Unique cooperative class gets national view of popular conservation technique

May 31, 2011

Using a national approach to studying a complex question of environmental policy, Adena Rissman, a professor of forest and wildlife ecology at the University of Wisconsin–Madison, guided a graduate seminar that examined the use of conservation easements in Wisconsin.

Under an easement, landowners can sell or donate certain rights — frequently the right to build — to obtain enduring protection for their land. But it’s difficult to find out how well easements work, says Rissman. Each easement is a contract that may have different terms, and the nonprofits and agencies that own easements may lack the time or expertise to monitor the results.

And thus Rissman — who has studied private land conservation for almost a decade — joined colleagues at institutions in California, Colorado, Indiana, New York and South Carolina to build seminar examining the situation in each state.

The UW–Madison seminar studied eight easement holders — both governmental and private — in the Northwoods, the Driftless Area and the Lake Michigan shore. Their preliminary results will be presented between 3-4:15 p.m. on Monday, June 6, in the Red Gym on the UW–Madison campus, during a session of the International Symposium on Society and Resources Management.

Rissman admits to some trepidation about the project. “The course asked students to take tackle a big challenge: How do we adapt our conservation tools to changing landscapes? They had to research the social, legal, political and ecological aspects of private land conservation. Each seminar was responsible for contacting land trusts and government organizations, analyzing conservation documents and interviewing staff from the organization.”

Easements have historically concerned less than 10 percent of the acreage of new Department of Natural Resources acquisitions. But between 2000 and 2010, easements covered about half of the approximately 260,000 acres that the agency protected.

Information on conservation through easement is dispersed in government and private hands, Rissman says. “To study easements, we have to understand all these local places and organizations, but real-estate documents are time-consuming to gather, read and understand.”

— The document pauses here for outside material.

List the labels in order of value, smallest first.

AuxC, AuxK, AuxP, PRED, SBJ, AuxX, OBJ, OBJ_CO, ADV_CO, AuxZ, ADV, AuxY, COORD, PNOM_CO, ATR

During the project, students worked on four different online surveys and uploaded documents on a wiki site that worked much like the online encyclopedia Wikipedia.

The class offered the kind of real-world challenges and experiences that seldom face college students. “Previously, I had not been in a research-based course at UW, where students conduct real research to answer an important question,” says Jessica Price, a graduate student in environment and resources. “It was both challenging and rewarding to learn new methods as well as gather and analyze results all in a single semester. I would definitely recommend this course to others interested in learning these methods and about conservation of changing landscapes.”

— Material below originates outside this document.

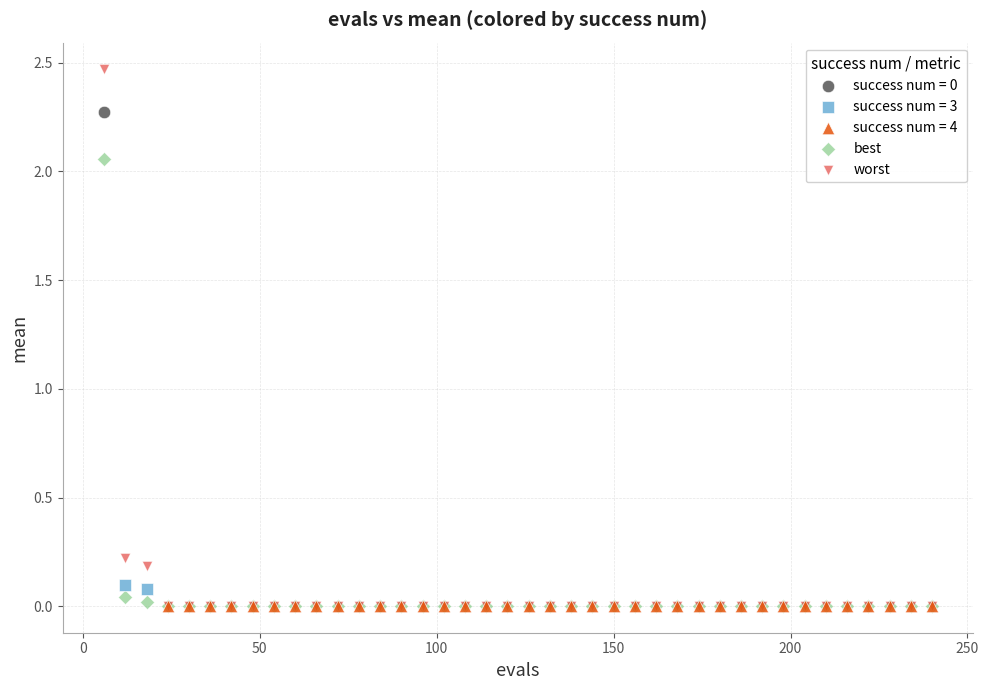

Which series contains the highest Y value?

worst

“It was great to learn social science methods firsthand as a researcher,” says Christina Locke, a graduate student in forest and wildlife ecology. “It was more effective than the typical lecture, book-learning and classroom-exercise way of learning research methods. When problems arose during data collection and analysis, everyone collectively gained problem-solving skills.”

Overall, the seminar was “a great way to collect dispersed information from local organizations all over the country,” says Rissman. “We were also able to bring in lots of skill sets and disciplinary backgrounds. My seminar hosted an ‘ask a law professor day’ where we called a law professor from another seminar. I also visited one of the law seminars in person to talk about environmental management.”

In addition to profiling a conservation system that is inherently variable, the seminar is intended to help conservation organizations confront the biological and physical effects of a changing climate. “There is quite a bit of variability among conservation easements,” Rissman adds. “Each easement is individually tailored from the beginning, and keeping track of them poses a big challenge, especially since the easement rights have different meanings in different places, and at the same time, the climate is changing as well.”